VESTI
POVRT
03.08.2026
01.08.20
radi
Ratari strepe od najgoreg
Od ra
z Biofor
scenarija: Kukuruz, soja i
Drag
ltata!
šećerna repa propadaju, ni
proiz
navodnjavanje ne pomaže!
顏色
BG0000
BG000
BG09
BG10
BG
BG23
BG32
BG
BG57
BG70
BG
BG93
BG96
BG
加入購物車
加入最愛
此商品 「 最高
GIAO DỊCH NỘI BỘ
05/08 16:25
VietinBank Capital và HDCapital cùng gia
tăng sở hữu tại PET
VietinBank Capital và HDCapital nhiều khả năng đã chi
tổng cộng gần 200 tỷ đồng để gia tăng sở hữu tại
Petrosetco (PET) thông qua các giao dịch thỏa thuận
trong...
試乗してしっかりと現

--

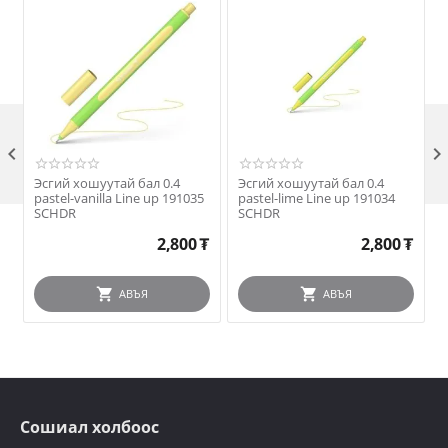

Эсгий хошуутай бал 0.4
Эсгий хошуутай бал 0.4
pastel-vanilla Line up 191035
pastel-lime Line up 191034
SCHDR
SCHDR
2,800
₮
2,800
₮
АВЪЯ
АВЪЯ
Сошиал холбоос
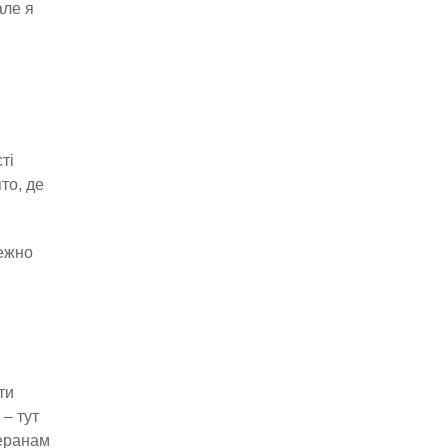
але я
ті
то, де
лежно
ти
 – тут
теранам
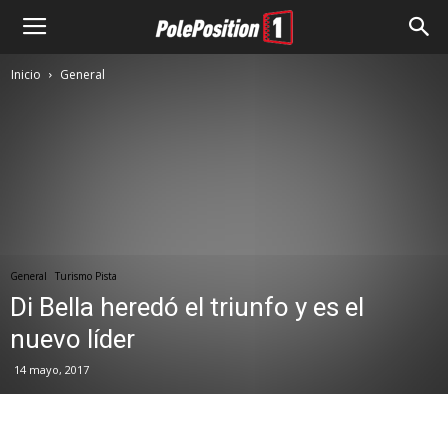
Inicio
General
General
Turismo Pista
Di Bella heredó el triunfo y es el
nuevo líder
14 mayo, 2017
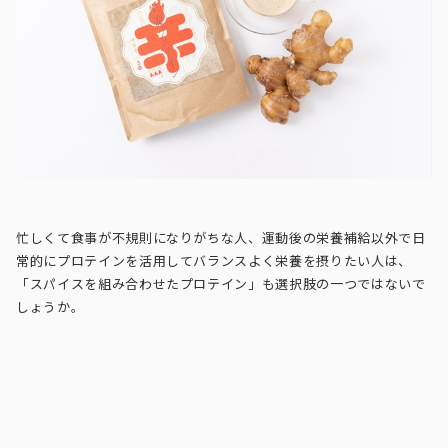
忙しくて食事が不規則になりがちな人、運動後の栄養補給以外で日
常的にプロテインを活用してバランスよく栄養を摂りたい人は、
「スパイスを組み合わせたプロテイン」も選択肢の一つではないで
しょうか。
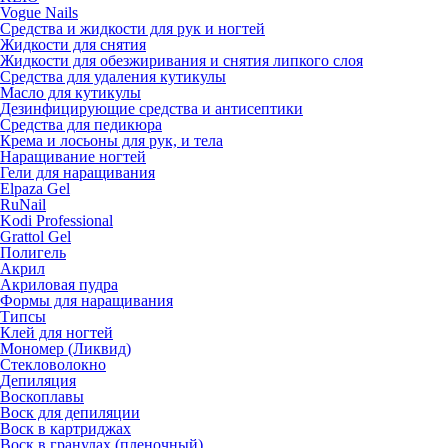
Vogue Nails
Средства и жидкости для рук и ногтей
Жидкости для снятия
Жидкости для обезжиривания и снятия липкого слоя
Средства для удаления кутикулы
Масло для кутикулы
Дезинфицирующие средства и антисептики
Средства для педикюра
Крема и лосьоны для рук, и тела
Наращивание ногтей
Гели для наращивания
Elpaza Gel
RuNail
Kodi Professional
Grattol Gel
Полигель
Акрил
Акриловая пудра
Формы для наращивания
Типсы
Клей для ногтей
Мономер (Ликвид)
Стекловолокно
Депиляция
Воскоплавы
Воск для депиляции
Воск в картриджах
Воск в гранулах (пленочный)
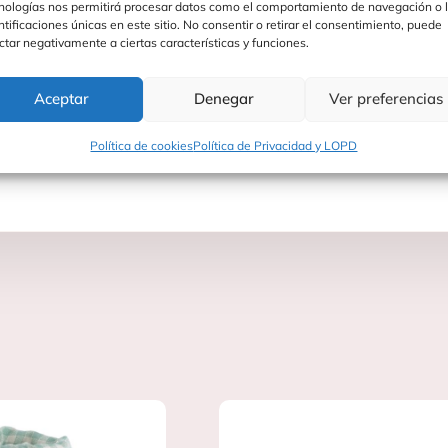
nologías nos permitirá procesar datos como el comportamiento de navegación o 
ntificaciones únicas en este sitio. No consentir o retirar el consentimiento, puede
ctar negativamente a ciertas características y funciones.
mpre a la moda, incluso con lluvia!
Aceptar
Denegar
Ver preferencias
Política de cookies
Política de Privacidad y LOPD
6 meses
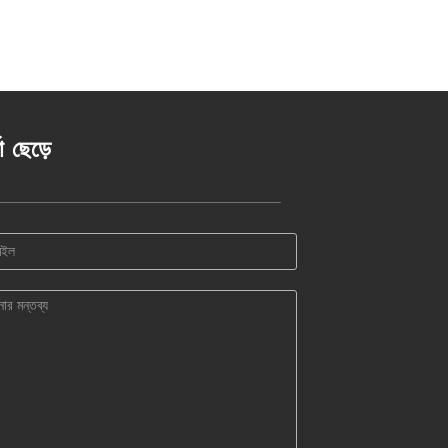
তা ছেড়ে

▶ _EXERCISE OBJECTIVE_:
Go through the entries above and copy each line holding the string "наращивания".

▶ _RESULT FOR THIS TASK_:
Гели для наращивания
Формы для наращивания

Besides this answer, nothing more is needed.